Novak Djokovic
Djokovic was part of the Serbia team which won the Davis Cup in 2010 - but he is supporting an overhaul of the competition. Getty Images


  • The ITF announced this week the 118-year event will be turned into a one-week World Cup of Tennis.
  • Eighteen nations will compete at a neutral venue with around $20m prize money up for grabs.
  • The Gerard Pique-led Kosmos investment group putting $3bn into the new event as part of a 25-year partnership.

Novak Djokovic believes the proposed overhaul of the Davis Cup is "fantastic news" for tennis and will breathe new life into the team event.

Reaction to the announcement from the International Tennis Federation has been mixed, with Yevgeny Kafelnikov labelled in the proposed changes as "terrible".

The proposal - if approved by The ITF's general membership in August - would see the year-long event replaced by a seven-day tournament in November involving 18 nations at a neutral venue, with over $20m [£14.5m] in prize money on offer.

Kosnos investment group, led by Barcelona and Spain footballer Gerard Pqieu, are behind the idea which will see them plough $3bn [£2.18bn] into the event across a 25-year agreement.

The jam-packed ATP schedule has meant many of the world's top players have opted against competing for their country in recent years, undermining a competition which was first played in 1900.

"This is fantastic news!
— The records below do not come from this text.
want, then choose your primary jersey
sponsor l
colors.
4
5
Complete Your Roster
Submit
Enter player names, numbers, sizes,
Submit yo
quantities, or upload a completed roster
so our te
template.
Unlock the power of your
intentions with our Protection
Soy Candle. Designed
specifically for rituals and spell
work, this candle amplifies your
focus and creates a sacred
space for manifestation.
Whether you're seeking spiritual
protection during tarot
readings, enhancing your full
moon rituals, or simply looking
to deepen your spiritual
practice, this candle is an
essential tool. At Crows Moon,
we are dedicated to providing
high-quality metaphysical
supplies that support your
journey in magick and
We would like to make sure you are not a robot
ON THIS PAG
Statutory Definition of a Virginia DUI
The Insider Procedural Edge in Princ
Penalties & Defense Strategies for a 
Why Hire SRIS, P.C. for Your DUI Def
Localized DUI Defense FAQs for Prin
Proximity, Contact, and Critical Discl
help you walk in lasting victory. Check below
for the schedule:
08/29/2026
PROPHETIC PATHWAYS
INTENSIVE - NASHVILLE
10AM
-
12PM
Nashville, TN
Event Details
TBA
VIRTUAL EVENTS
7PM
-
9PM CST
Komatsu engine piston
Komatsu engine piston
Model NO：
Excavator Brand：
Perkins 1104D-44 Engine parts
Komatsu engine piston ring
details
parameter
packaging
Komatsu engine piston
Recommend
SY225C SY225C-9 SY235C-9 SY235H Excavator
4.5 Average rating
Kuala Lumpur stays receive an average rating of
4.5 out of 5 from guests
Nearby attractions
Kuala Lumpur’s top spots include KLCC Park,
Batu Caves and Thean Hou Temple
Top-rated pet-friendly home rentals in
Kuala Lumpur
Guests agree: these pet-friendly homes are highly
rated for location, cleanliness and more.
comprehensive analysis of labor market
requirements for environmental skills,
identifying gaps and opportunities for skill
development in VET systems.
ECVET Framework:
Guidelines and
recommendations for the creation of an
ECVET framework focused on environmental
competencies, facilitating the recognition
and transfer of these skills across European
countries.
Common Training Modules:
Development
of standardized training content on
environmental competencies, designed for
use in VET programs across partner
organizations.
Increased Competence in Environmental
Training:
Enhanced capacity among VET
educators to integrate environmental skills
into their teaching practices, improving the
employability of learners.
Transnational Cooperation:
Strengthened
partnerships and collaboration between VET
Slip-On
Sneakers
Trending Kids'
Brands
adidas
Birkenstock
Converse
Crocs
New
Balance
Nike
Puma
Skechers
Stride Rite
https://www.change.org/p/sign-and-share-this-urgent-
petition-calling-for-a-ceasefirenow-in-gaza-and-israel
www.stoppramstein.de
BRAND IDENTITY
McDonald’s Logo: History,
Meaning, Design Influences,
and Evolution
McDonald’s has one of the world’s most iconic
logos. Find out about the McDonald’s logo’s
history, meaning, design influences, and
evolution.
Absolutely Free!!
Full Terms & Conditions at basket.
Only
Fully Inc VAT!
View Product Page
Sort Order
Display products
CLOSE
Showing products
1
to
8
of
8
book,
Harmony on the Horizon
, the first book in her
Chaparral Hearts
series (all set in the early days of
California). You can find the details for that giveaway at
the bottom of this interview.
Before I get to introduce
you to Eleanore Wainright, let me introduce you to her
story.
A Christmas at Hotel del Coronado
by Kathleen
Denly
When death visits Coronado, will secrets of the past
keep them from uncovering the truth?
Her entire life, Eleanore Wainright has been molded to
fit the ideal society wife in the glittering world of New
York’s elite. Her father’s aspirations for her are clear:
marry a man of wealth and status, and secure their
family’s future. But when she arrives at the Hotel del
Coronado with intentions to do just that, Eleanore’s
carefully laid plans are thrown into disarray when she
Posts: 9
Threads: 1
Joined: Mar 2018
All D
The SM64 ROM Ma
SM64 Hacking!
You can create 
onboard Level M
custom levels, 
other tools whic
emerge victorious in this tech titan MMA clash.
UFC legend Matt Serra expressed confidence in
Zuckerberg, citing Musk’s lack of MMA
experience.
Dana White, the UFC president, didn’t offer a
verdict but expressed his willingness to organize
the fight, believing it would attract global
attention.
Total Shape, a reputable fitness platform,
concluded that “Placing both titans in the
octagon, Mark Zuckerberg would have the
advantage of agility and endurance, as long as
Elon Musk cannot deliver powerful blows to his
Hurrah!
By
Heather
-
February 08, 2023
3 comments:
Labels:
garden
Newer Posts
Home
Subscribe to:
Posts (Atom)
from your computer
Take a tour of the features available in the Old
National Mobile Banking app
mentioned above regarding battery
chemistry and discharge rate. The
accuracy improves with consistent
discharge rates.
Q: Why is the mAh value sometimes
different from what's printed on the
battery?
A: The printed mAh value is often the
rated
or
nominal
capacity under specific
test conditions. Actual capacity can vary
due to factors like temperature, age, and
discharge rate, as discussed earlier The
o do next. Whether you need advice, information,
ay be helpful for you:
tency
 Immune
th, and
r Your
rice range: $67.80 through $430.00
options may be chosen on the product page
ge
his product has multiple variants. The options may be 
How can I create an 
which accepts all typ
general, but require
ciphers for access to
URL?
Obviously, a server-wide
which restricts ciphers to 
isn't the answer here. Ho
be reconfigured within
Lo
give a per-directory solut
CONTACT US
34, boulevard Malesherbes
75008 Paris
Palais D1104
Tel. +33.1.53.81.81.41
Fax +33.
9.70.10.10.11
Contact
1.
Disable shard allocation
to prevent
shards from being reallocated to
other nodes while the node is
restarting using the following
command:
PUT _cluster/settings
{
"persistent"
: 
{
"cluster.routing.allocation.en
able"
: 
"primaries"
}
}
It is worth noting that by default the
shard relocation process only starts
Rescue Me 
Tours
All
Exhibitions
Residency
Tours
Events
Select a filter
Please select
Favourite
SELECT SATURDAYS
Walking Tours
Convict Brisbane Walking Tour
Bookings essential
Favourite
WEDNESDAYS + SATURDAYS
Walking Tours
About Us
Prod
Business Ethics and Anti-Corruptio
We all want to play for our country, but I have been saying for years that the current format does not work," 2010 winner Djokovic told Le Parisien.

"The proof, the best players are increasingly rare to participate regularly. I did it for years, I went after reaching the final rounds in Grand Slam. Each time you tell yourself that it is not reasonable.

"Changing the format of the Davis Cup is a decision that many have been waiting for."

The loss of the much-fabled home and away dynamic from the event, one of its unique and distinctive features, is the central drawback to the changes proposed as is the ripping up of a staple of the tennis calendar for the last 118 years.

Roger Federer, who has played one tie since leading Switzerland to the title in 2014, is skeptical over the idea but regular critic of the current format Rafael Nadal - a four-time winner - has welcomed the revamp.

Thirty-year-old Djokovic added: "Tennis can be very conservative, and I know some countries are reluctant to make any changes.

"The Davis Cup is a historic event, has deep roots that we respect but it needs to innovate, improve. It is feared that a change threatens the integrity of tennis that resists any progress.

"In other sports such as golf, football or basketball, there are successes that could be used.

"I respect all those who have left a legacy in our sport, but others are progressing and we need to get started, seize opportunities. It takes openness and out of shackles."

The event would prospectively take place the week following the ATP World Tour Finals, an event comprising the top eight players in the world, when the climax to the Davis Cup would usually be staged.

Djokovic has concerns over the timing of the competition and will meet with players at the BNP Paribas Open in Indian Wells this month to gauge opinion over a more suitable date.

Some reports have referred to Djokovic as an investor in Pique's Kosmos firm, yet the Serbian has denied any link with the Spaniard other than as his role as the ATP Player Council president.

"I was also surprised to read that! I am definitely not part of the group of beneficiaries behind this project," the 12-time major champion added "I really insist: I'm not in business with Piqué or its partners .

"As president of the board of players and as someone who loves this sport, I'm just trying to help. It's been a year and a half since I saw Piqué come on tournaments, do a lot of effort with his associates."